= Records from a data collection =
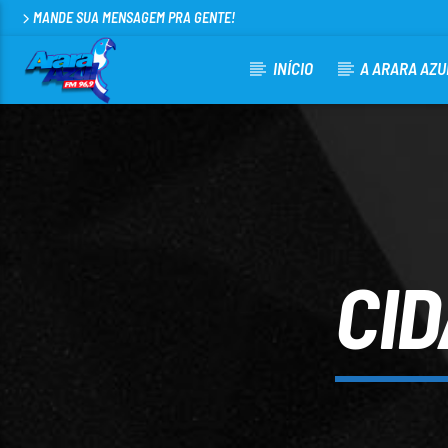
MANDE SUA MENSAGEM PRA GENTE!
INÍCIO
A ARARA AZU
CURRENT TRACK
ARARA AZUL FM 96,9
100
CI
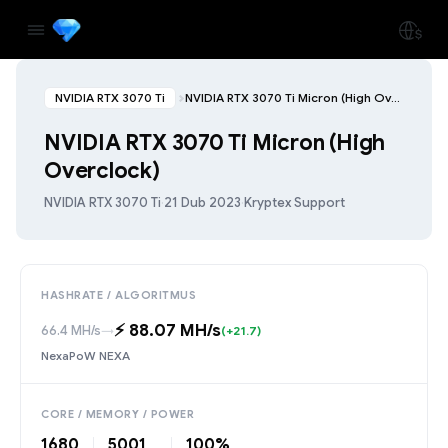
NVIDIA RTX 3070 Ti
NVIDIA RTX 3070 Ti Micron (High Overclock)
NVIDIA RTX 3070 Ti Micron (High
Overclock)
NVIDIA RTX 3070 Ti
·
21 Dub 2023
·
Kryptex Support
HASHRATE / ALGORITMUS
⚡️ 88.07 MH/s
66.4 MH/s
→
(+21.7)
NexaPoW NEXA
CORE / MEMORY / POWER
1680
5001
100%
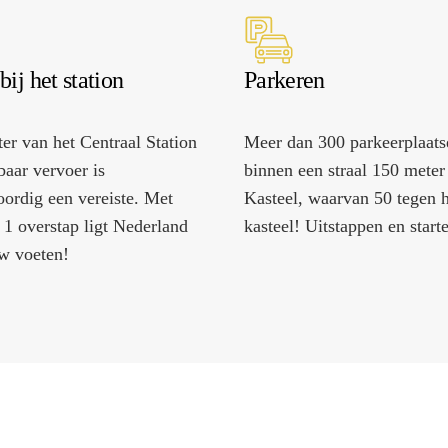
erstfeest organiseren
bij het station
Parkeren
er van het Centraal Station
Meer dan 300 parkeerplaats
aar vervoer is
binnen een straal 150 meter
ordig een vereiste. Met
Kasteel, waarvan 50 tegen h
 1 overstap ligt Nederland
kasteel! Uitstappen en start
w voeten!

--

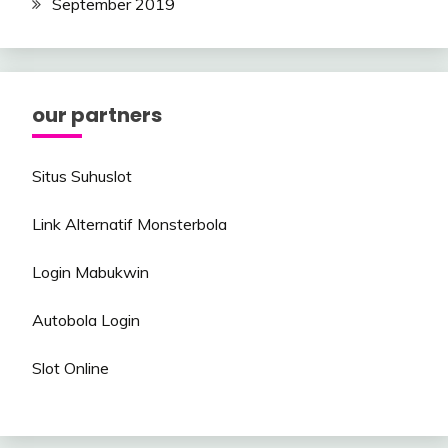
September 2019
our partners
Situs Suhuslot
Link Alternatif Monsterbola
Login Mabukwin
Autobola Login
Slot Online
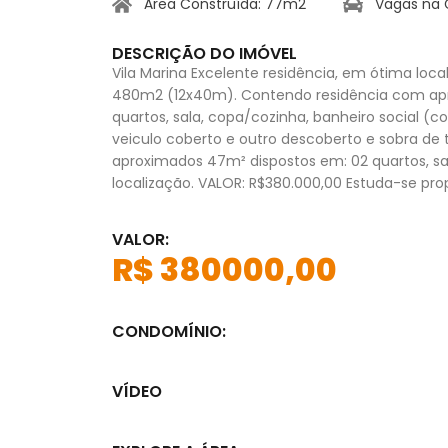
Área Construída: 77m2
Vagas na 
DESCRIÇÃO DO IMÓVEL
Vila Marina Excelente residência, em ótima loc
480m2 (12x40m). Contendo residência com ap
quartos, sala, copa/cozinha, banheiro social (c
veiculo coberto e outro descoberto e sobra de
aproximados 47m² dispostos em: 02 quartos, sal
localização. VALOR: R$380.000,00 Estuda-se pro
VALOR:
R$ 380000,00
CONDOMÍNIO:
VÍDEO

= What you should do =
Give back one number only: the count of lines in the entries that hold the string "quartos".

= Task answer =
2